I have a DataFrame that looks like follow:
+-----------+-----+------------+
| userID|group| features|
+-----------+-----+------------+
|12462563356| 1| [5.0,43.0]|
|12462563701| 2| [1.0,8.0]|
|12462563701| 1| [2.0,12.0]|
|12462564356| 1| [1.0,1.0]|
|12462565487| 3| [2.0,3.0]|
|12462565698| 2| [1.0,1.0]|
|12462565698| 1| [1.0,1.0]|
|12462566081| 2| [1.0,2.0]|
|12462566081| 1| [1.0,15.0]|
|12462566225| 2| [1.0,1.0]|
|12462566225| 1| [9.0,85.0]|
|12462566526| 2| [1.0,1.0]|
|12462566526| 1| [3.0,79.0]|
|12462567006| 2| [11.0,15.0]|
|12462567006| 1| [10.0,15.0]|
|12462567006| 3| [10.0,15.0]|
|12462586595| 2| [2.0,42.0]|
|12462586595| 3| [2.0,16.0]|
|12462589343| 3| [1.0,1.0]|
+-----------+-----+------------+
Where the columns types are: userID: Long, group: Int, and features:vector.

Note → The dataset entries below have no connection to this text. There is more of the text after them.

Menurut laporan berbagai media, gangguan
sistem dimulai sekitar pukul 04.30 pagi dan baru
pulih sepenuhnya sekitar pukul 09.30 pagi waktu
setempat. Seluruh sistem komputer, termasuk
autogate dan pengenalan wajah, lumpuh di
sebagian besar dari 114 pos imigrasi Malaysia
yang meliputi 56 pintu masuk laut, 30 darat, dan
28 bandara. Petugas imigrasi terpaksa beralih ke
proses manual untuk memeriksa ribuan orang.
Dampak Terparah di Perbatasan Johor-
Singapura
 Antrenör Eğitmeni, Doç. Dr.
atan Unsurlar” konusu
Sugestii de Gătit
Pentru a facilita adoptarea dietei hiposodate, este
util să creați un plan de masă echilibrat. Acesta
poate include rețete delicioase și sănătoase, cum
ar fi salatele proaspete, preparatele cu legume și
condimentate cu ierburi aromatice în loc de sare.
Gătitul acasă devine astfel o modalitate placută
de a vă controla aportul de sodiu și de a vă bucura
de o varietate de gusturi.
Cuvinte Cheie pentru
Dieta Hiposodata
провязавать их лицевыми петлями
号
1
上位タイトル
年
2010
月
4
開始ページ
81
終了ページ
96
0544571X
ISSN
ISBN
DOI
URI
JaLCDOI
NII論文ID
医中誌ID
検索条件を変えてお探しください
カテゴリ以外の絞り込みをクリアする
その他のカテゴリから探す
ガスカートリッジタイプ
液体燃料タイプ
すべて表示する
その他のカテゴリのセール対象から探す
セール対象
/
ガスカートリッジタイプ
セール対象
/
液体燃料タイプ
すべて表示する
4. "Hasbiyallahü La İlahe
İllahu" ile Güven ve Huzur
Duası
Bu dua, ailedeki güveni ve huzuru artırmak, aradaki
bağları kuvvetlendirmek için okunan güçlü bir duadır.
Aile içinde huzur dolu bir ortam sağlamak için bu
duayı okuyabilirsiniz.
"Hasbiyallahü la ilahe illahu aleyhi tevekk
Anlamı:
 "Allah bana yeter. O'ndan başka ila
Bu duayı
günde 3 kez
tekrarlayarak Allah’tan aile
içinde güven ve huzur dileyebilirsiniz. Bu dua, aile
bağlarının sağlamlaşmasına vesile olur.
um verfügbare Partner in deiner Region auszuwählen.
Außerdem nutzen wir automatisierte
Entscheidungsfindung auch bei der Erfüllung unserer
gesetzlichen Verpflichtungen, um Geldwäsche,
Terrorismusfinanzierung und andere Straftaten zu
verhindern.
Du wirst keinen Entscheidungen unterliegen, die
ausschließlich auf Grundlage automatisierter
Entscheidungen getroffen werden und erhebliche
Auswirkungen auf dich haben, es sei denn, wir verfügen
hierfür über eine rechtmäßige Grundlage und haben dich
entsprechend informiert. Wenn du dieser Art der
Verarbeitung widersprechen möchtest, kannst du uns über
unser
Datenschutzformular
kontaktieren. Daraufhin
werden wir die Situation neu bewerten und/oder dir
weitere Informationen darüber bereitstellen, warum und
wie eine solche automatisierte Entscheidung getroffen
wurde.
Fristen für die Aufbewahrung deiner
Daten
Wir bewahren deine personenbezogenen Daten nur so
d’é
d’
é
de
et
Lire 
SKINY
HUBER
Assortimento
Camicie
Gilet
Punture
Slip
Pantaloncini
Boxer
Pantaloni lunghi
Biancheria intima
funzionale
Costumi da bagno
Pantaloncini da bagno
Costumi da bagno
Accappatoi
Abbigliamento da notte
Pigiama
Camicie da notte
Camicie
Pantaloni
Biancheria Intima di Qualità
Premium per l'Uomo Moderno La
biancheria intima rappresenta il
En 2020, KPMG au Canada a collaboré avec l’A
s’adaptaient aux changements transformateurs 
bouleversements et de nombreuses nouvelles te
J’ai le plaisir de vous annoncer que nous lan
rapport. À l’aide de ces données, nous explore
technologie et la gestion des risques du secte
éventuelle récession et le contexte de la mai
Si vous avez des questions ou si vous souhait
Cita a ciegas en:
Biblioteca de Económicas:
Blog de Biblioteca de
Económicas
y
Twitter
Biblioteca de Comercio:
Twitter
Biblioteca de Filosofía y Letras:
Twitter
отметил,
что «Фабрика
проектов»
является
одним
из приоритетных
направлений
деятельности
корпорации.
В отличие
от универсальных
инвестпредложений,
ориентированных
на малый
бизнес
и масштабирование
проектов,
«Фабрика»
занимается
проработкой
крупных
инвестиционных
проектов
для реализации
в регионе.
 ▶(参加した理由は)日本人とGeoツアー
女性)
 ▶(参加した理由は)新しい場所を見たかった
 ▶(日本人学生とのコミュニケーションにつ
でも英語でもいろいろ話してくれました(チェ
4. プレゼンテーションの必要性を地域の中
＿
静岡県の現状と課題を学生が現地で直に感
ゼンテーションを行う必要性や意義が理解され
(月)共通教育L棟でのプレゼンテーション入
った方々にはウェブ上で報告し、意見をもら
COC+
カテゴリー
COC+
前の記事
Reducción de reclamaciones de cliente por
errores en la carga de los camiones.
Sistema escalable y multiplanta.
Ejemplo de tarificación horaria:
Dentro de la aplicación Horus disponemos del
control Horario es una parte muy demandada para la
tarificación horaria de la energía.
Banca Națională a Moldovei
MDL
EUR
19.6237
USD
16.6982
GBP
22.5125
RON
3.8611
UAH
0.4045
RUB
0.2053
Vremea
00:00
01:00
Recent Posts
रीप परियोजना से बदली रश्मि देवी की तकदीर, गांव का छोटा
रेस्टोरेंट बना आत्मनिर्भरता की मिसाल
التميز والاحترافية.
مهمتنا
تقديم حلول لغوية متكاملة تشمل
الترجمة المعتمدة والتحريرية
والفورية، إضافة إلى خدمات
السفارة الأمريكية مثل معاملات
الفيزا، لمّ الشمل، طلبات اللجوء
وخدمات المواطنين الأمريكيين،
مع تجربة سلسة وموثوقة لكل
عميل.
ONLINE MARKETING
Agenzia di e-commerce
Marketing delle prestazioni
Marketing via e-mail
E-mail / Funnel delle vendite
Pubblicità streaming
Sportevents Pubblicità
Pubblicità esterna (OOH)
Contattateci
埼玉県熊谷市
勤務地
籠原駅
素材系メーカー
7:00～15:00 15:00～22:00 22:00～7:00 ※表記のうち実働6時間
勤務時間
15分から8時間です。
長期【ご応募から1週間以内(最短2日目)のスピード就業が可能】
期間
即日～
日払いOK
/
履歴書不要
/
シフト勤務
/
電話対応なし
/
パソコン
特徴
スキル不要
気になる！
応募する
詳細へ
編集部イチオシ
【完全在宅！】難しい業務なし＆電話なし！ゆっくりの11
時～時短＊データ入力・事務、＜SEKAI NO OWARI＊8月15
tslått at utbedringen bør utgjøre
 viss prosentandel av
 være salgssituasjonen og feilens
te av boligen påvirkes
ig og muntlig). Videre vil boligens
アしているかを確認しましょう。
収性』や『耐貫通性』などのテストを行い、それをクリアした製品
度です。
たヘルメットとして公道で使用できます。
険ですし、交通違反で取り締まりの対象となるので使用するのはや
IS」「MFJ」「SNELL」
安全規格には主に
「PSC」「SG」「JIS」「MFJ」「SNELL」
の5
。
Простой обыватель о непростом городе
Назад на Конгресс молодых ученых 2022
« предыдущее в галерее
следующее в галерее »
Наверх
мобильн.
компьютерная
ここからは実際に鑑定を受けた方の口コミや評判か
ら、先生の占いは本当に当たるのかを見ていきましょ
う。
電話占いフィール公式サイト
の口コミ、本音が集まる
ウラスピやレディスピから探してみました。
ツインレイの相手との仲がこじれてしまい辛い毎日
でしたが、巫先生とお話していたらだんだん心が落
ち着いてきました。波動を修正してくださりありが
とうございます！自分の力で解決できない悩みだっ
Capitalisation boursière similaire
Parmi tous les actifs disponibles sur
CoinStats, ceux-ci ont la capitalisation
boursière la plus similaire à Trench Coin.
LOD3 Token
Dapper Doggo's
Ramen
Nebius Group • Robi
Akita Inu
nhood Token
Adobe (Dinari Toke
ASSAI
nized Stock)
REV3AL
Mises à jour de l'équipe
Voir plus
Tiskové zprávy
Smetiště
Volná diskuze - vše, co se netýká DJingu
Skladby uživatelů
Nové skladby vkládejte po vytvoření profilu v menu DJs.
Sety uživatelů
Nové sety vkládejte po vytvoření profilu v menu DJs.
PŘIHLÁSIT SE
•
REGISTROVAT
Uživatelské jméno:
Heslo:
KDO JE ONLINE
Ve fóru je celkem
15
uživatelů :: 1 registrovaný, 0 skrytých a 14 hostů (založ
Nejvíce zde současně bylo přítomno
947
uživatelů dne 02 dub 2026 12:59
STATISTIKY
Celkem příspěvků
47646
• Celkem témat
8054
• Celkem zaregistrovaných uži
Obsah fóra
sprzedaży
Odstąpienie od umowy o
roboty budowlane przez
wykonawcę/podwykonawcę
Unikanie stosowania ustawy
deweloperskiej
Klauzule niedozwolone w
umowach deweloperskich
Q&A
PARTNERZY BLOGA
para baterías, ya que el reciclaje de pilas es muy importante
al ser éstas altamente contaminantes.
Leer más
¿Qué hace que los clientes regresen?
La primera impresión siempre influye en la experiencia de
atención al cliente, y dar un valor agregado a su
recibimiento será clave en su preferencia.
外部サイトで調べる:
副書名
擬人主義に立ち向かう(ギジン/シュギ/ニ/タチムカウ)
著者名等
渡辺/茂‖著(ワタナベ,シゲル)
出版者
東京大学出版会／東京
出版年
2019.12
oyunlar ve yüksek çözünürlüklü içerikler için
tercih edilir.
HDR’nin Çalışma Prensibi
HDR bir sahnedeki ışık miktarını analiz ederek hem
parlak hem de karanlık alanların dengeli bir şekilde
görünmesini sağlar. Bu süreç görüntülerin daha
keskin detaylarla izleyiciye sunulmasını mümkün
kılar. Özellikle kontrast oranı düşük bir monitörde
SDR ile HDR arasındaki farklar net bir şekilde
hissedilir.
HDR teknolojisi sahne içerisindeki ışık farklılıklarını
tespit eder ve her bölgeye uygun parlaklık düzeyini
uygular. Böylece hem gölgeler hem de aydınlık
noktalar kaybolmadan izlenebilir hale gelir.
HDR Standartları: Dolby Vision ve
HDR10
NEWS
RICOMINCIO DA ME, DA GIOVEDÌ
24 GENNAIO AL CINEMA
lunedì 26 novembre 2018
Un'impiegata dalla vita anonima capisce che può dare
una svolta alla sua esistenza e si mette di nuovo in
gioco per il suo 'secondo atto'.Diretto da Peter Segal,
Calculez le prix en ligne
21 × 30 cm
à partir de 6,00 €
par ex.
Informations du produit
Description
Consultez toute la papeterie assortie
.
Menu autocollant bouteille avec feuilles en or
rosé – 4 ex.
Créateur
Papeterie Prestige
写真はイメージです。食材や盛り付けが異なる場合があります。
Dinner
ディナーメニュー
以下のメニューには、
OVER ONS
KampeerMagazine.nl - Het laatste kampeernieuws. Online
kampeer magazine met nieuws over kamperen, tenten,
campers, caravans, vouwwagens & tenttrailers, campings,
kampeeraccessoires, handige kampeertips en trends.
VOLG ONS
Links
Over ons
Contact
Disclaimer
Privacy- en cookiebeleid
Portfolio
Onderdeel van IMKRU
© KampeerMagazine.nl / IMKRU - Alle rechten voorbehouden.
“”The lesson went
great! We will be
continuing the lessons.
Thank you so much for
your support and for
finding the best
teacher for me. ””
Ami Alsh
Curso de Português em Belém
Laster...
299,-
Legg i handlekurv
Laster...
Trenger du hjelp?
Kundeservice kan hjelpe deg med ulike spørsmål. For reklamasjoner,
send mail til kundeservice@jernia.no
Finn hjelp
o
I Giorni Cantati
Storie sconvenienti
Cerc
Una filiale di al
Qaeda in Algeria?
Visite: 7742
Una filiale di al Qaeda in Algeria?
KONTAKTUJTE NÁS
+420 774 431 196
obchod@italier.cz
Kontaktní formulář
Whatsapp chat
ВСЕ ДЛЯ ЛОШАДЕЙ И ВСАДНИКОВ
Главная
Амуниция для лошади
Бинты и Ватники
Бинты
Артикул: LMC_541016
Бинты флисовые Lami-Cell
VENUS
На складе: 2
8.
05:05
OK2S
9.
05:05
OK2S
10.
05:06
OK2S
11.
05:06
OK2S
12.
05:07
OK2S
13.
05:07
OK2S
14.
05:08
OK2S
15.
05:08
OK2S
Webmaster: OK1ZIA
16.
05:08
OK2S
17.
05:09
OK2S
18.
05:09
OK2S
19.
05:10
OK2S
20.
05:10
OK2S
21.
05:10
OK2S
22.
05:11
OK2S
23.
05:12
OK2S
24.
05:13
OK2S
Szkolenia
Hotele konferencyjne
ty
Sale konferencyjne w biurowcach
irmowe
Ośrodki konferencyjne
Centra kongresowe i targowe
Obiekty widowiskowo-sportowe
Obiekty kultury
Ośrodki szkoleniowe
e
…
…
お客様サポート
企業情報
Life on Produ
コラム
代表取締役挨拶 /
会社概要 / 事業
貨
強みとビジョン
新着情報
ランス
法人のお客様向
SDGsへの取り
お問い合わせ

This is already a grouped DataFrame, i.e. a userID will appear in a particular group at max one time.
My goal is to scale the features
column per group.
Is there a way to apply a feature transformer (in my case I would like to apply a StandardScaler) per group instead of applying it to the full DataFrame.
P.S. using ML is not mandatory, so no problem if the solution is based on MLlib.
You can compute statistics by group using almost the same code as default Scaler
:
import org.apache.spark.mllib.stat.MultivariateOnlineSummarizer
import org.apache.spark.mllib.linalg.{Vector, Vectors}
import org.apache.spark.sql.Row
// Compute Multivariate Statistics
val summary = data.select($"group", $"features")
.rdd
.map {
case Row(group: Int, features: Vector) => (group, features)
}
.aggregateByKey(new MultivariateOnlineSummarizer)(/* Create an empty new MultivariateOnlineSummarizer */
(agg, v) => agg.add(v), /* seqOp : Add a new sample Vector to this summarizer, and update the statistical summary. */
(agg1, agg2) => agg1.merge(agg2)) /* combOp : As MultivariateOnlineSummarizer accepts a merge action with another MultivariateOnlineSummarizer, and update the statistical summary. */
.mapValues {
s => (
s.variance.toArray.map(math.sqrt(_)), /* compute the square root variance for each key */
s.mean.toArray /* fetch the mean for each key */
)
}.collectAsMap
If expected number of groups is relatively low you can broadcast these:
val summaryBd = sc.broadcast(summary)
and transform your data:
val scaledRows = df.map{ case Row(userID, group: Int, features: Vector) =>
val (stdev, mean) = summaryBd.value(group)
val vs = features.toArray.clone()
for (i <- 0 until vs.size) {
vs(i) = if(stdev(i) == 0.0) 0.0 else (vs(i) - mean(i)) * (1 / stdev(i))
}
Row(userID, group, Vectors.dense(vs))
}
val scaledDf = sqlContext.createDataFrame(scaledRows, df.schema)
Otherwise you can simply join. It shouldn't be hard to wrap this as a ML transformer with group column as a param.